Picasso had a studio in the 14th century Grimaldi Castle in Antibes for a couple of years and, in his own words, “if you want to see the Picassos from Antibes, you have to see them in Antibes”: the Castle now houses a wonderful collection of paintings from his time there as well as a host of his earlier ceramics.  We also visited Mougins, where he lived in his last years, which is a delightful hill-top medieval village (reached these days by a nine-story lift from the parking lot!) which is now home to loads of galleries and has a wonderful photographic museum filled with photos of Picasso at work.  Nearby is Grasse, still home to many perfumeries, as well as Biot, once famous for producing enormous and beautiful clay olive oil jars.  From there we took a beautiful drive through the Var mountains over to Eze, on the other side of Nice, which sits overlooking the sea on a high mountain peak with beautiful views of the Cote d’Azur, coming back along the famous coastal road, the Corniche Inferieure.  Sadly Eze village has become a bit too touristy, its medieval cobbled streets taken over with tourist tat.

Absolutely delightful is the hilltop medieval old town of Cagnes-sur-Mer, an incredibly steep walk up from the coastal town of the same name, and home to gloriously narrow winding cobbled streets and another Grimaldi Castle, this one housing a delightful collection of over 50 paintings of the ‘30s singer and cabaret artist Suzy Solidor, by an eclectic range of artists including Dufy and Jean Cocteau (thanks to Valerie who we met in Collioure for telling us about the Suzy collection!).

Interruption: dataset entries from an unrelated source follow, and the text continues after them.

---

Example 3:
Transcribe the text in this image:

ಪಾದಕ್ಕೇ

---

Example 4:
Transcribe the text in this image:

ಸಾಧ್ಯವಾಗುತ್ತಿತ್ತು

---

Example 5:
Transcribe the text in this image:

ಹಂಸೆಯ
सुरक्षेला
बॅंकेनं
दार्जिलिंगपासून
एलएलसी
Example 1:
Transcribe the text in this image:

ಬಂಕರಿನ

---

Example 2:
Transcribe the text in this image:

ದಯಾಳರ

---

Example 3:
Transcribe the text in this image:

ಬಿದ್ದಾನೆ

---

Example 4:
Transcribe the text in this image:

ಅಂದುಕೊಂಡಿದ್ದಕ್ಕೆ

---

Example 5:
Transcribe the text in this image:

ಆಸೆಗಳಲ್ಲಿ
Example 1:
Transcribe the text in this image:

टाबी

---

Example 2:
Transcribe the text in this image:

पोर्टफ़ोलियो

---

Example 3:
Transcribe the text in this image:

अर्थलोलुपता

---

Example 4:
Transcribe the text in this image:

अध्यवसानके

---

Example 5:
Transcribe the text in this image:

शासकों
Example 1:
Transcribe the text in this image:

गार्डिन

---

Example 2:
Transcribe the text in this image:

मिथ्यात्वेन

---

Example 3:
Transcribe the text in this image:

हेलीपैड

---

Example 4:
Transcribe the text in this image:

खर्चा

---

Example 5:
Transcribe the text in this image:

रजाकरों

We spent time strolling the old town of Nice as well as enjoying cycling along the palm-lined Promenade des Anglais and admiring the wares on offer at the weekly Monday flea market.  We also visited Matisse’s Chapelle du Rosaire in Vence, designed by Matisse in his later years and considered by him to be his masterpiece.  It is truly magnificent, small and quite simple with the most beautiful green, blue and yellow stain-glass windows, filling the otherwise white chapel (the only other decoration being simple black line drawings on white tiles) with light and colour.  Matisse designed everything: the exterior, the interior, the  altar and candlesticks and even the priests’ vestments, in different colours for different festivals.  Unfortunately no photos were allowed.

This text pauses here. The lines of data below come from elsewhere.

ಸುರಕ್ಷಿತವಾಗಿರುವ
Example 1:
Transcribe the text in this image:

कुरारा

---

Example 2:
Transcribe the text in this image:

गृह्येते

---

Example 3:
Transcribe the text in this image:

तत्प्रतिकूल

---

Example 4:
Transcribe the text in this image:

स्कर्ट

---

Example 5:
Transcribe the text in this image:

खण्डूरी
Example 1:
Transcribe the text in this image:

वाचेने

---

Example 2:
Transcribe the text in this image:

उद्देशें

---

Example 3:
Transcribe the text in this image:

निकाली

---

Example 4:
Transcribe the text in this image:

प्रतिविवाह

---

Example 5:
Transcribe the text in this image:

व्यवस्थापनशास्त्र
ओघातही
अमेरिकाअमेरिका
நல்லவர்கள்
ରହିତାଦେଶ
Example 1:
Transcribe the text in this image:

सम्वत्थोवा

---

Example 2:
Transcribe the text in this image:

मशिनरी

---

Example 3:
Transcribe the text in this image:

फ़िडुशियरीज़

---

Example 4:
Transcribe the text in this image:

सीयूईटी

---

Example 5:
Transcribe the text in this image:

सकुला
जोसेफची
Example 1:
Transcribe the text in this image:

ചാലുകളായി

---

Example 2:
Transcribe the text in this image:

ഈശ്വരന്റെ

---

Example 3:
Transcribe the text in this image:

We also spent lots of time enjoying the “good life” of Provence and the Riviera – delicious fruit and vegetables, crisp white and rose wines, wonderful olive oils, buttery croissants, divine macaroons and wonderful foodie markets, particularly the daily one in Antibes.  Thank goodness Nice was a 20km cycle ride away: we needed it to ensure we could indulge in it all!